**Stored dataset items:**

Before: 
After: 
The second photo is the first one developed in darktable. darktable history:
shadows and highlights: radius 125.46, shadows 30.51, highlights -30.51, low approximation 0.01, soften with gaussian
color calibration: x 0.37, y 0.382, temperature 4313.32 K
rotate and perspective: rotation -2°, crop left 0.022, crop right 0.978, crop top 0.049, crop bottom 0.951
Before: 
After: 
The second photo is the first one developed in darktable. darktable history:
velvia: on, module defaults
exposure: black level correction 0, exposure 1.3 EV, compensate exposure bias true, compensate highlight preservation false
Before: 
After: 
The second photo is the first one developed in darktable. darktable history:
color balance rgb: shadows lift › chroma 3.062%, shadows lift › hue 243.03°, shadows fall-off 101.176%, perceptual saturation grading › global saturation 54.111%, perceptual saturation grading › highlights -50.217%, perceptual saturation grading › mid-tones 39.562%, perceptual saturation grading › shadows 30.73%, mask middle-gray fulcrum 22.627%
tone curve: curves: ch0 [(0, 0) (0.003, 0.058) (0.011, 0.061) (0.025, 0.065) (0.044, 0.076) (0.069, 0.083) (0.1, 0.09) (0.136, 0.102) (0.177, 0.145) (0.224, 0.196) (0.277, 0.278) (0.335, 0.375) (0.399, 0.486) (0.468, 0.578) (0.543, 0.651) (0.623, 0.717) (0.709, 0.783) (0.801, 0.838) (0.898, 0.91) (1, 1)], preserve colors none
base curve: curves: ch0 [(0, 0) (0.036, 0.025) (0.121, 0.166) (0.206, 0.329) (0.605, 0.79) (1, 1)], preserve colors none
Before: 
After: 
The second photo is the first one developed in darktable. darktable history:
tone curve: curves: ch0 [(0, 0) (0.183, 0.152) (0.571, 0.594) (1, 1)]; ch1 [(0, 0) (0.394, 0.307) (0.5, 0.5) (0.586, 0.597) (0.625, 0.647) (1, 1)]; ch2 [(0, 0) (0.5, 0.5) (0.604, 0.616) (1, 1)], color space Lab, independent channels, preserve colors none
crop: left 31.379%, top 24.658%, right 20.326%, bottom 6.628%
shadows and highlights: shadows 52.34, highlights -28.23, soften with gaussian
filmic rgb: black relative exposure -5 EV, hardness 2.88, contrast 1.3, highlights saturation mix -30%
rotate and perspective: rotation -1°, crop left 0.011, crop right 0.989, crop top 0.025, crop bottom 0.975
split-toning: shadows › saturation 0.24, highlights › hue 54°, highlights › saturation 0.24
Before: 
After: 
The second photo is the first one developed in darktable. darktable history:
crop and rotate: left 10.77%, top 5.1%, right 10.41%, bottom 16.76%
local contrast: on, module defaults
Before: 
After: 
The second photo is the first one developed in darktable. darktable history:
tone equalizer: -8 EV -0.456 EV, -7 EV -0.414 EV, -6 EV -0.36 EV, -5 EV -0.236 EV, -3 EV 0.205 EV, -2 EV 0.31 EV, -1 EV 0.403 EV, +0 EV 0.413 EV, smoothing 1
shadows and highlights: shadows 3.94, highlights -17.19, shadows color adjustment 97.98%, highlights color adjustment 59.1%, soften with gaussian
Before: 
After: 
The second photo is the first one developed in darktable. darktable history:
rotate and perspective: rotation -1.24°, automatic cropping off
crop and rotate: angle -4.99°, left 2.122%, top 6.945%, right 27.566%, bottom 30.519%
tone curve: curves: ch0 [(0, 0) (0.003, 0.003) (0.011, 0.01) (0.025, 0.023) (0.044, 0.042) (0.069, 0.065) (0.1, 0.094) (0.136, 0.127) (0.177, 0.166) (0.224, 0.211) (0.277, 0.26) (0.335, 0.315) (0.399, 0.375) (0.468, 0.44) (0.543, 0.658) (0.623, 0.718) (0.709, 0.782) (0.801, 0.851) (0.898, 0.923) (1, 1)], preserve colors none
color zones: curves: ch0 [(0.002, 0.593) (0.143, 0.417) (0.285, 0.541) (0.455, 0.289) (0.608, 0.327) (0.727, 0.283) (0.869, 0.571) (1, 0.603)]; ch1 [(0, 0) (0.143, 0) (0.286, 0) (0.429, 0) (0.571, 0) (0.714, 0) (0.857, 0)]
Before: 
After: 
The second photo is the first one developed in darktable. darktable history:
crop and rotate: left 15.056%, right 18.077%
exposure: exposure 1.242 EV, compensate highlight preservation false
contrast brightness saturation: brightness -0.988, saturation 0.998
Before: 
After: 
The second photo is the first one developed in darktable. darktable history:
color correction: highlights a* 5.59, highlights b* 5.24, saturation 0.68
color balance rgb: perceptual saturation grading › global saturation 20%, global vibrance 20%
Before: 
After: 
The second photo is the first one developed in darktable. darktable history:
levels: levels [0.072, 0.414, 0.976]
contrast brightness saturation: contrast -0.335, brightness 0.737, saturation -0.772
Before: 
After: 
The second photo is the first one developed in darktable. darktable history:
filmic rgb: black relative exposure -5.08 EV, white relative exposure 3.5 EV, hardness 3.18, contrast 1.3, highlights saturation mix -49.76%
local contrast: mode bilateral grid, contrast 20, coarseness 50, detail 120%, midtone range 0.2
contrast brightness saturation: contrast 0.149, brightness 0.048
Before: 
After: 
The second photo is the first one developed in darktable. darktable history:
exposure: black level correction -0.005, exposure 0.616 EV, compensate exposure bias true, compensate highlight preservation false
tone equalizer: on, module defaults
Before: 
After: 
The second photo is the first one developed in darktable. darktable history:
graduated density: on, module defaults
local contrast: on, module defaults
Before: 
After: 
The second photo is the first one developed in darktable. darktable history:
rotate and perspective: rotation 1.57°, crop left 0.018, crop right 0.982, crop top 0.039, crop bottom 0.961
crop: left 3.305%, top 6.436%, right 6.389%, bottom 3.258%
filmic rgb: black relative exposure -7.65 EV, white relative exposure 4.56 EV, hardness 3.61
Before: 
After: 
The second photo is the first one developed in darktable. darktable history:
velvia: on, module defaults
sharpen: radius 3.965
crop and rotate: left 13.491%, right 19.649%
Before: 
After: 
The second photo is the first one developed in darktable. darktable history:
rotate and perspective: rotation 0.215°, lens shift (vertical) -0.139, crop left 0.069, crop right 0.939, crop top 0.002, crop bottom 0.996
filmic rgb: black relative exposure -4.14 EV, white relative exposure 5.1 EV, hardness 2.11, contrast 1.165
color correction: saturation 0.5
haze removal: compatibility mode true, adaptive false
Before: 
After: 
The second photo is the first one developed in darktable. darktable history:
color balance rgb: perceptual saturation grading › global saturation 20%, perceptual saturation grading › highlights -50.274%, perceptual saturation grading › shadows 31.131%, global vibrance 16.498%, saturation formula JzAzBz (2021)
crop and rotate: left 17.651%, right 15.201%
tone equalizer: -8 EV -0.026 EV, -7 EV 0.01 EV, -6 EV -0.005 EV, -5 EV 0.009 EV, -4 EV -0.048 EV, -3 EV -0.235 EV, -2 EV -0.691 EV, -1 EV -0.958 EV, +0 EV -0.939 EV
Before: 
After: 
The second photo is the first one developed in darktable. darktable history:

**TASK TO CARRY OUT:**
Copy out all the lines above, swapping each "darktable history" for "edit history" and keeping everything else the same.

**WRITTEN RESPONSE:**
Before: 
After: 
The second photo is the first one developed in darktable. edit history:
shadows and highlights: radius 125.46, shadows 30.51, highlights -30.51, low approximation 0.01, soften with gaussian
color calibration: x 0.37, y 0.382, temperature 4313.32 K
rotate and perspective: rotation -2°, crop left 0.022, crop right 0.978, crop top 0.049, crop bottom 0.951
Before: 
After: 
The second photo is the first one developed in darktable. edit history:
velvia: on, module defaults
exposure: black level correction 0, exposure 1.3 EV, compensate exposure bias true, compensate highlight preservation false
Before: 
After: 
The second photo is the first one developed in darktable. edit history:
color balance rgb: shadows lift › chroma 3.062%, shadows lift › hue 243.03°, shadows fall-off 101.176%, perceptual saturation grading › global saturation 54.111%, perceptual saturation grading › highlights -50.217%, perceptual saturation grading › mid-tones 39.562%, perceptual saturation grading › shadows 30.73%, mask middle-gray fulcrum 22.627%
tone curve: curves: ch0 [(0, 0) (0.003, 0.058) (0.011, 0.061) (0.025, 0.065) (0.044, 0.076) (0.069, 0.083) (0.1, 0.09) (0.136, 0.102) (0.177, 0.145) (0.224, 0.196) (0.277, 0.278) (0.335, 0.375) (0.399, 0.486) (0.468, 0.578) (0.543, 0.651) (0.623, 0.717) (0.709, 0.783) (0.801, 0.838) (0.898, 0.91) (1, 1)], preserve colors none
base curve: curves: ch0 [(0, 0) (0.036, 0.025) (0.121, 0.166) (0.206, 0.329) (0.605, 0.79) (1, 1)], preserve colors none
Before: 
After: 
The second photo is the first one developed in darktable. edit history:
tone curve: curves: ch0 [(0, 0) (0.183, 0.152) (0.571, 0.594) (1, 1)]; ch1 [(0, 0) (0.394, 0.307) (0.5, 0.5) (0.586, 0.597) (0.625, 0.647) (1, 1)]; ch2 [(0, 0) (0.5, 0.5) (0.604, 0.616) (1, 1)], color space Lab, independent channels, preserve colors none
crop: left 31.379%, top 24.658%, right 20.326%, bottom 6.628%
shadows and highlights: shadows 52.34, highlights -28.23, soften with gaussian
filmic rgb: black relative exposure -5 EV, hardness 2.88, contrast 1.3, highlights saturation mix -30%
rotate and perspective: rotation -1°, crop left 0.011, crop right 0.989, crop top 0.025, crop bottom 0.975
split-toning: shadows › saturation 0.24, highlights › hue 54°, highlights › saturation 0.24
Before: 
After: 
The second photo is the first one developed in darktable. edit history:
crop and rotate: left 10.77%, top 5.1%, right 10.41%, bottom 16.76%
local contrast: on, module defaults
Before: 
After: 
The second photo is the first one developed in darktable. edit history:
tone equalizer: -8 EV -0.456 EV, -7 EV -0.414 EV, -6 EV -0.36 EV, -5 EV -0.236 EV, -3 EV 0.205 EV, -2 EV 0.31 EV, -1 EV 0.403 EV, +0 EV 0.413 EV, smoothing 1
shadows and highlights: shadows 3.94, highlights -17.19, shadows color adjustment 97.98%, highlights color adjustment 59.1%, soften with gaussian
Before: 
After: 
The second photo is the first one developed in darktable. edit history:
rotate and perspective: rotation -1.24°, automatic cropping off
crop and rotate: angle -4.99°, left 2.122%, top 6.945%, right 27.566%, bottom 30.519%
tone curve: curves: ch0 [(0, 0) (0.003, 0.003) (0.011, 0.01) (0.025, 0.023) (0.044, 0.042) (0.069, 0.065) (0.1, 0.094) (0.136, 0.127) (0.177, 0.166) (0.224, 0.211) (0.277, 0.26) (0.335, 0.315) (0.399, 0.375) (0.468, 0.44) (0.543, 0.658) (0.623, 0.718) (0.709, 0.782) (0.801, 0.851) (0.898, 0.923) (1, 1)], preserve colors none
color zones: curves: ch0 [(0.002, 0.593) (0.143, 0.417) (0.285, 0.541) (0.455, 0.289) (0.608, 0.327) (0.727, 0.283) (0.869, 0.571) (1, 0.603)]; ch1 [(0, 0) (0.143, 0) (0.286, 0) (0.429, 0) (0.571, 0) (0.714, 0) (0.857, 0)]
Before: 
After: 
The second photo is the first one developed in darktable. edit history:
crop and rotate: left 15.056%, right 18.077%
exposure: exposure 1.242 EV, compensate highlight preservation false
contrast brightness saturation: brightness -0.988, saturation 0.998
Before: 
After: 
The second photo is the first one developed in darktable. edit history:
color correction: highlights a* 5.59, highlights b* 5.24, saturation 0.68
color balance rgb: perceptual saturation grading › global saturation 20%, global vibrance 20%
Before: 
After: 
The second photo is the first one developed in darktable. edit history:
levels: levels [0.072, 0.414, 0.976]
contrast brightness saturation: contrast -0.335, brightness 0.737, saturation -0.772
Before: 
After: 
The second photo is the first one developed in darktable. edit history:
filmic rgb: black relative exposure -5.08 EV, white relative exposure 3.5 EV, hardness 3.18, contrast 1.3, highlights saturation mix -49.76%
local contrast: mode bilateral grid, contrast 20, coarseness 50, detail 120%, midtone range 0.2
contrast brightness saturation: contrast 0.149, brightness 0.048
Before: 
After: 
The second photo is the first one developed in darktable. edit history:
exposure: black level correction -0.005, exposure 0.616 EV, compensate exposure bias true, compensate highlight preservation false
tone equalizer: on, module defaults
Before: 
After: 
The second photo is the first one developed in darktable. edit history:
graduated density: on, module defaults
local contrast: on, module defaults
Before: 
After: 
The second photo is the first one developed in darktable. edit history:
rotate and perspective: rotation 1.57°, crop left 0.018, crop right 0.982, crop top 0.039, crop bottom 0.961
crop: left 3.305%, top 6.436%, right 6.389%, bottom 3.258%
filmic rgb: black relative exposure -7.65 EV, white relative exposure 4.56 EV, hardness 3.61
Before: 
After: 
The second photo is the first one developed in darktable. edit history:
velvia: on, module defaults
sharpen: radius 3.965
crop and rotate: left 13.491%, right 19.649%
Before: 
After: 
The second photo is the first one developed in darktable. edit history:
rotate and perspective: rotation 0.215°, lens shift (vertical) -0.139, crop left 0.069, crop right 0.939, crop top 0.002, crop bottom 0.996
filmic rgb: black relative exposure -4.14 EV, white relative exposure 5.1 EV, hardness 2.11, contrast 1.165
color correction: saturation 0.5
haze removal: compatibility mode true, adaptive false
Before: 
After: 
The second photo is the first one developed in darktable. edit history:
color balance rgb: perceptual saturation grading › global saturation 20%, perceptual saturation grading › highlights -50.274%, perceptual saturation grading › shadows 31.131%, global vibrance 16.498%, saturation formula JzAzBz (2021)
crop and rotate: left 17.651%, right 15.201%
tone equalizer: -8 EV -0.026 EV, -7 EV 0.01 EV, -6 EV -0.005 EV, -5 EV 0.009 EV, -4 EV -0.048 EV, -3 EV -0.235 EV, -2 EV -0.691 EV, -1 EV -0.958 EV, +0 EV -0.939 EV
Before: 
After: 
The second photo is the first one developed in darktable. edit history:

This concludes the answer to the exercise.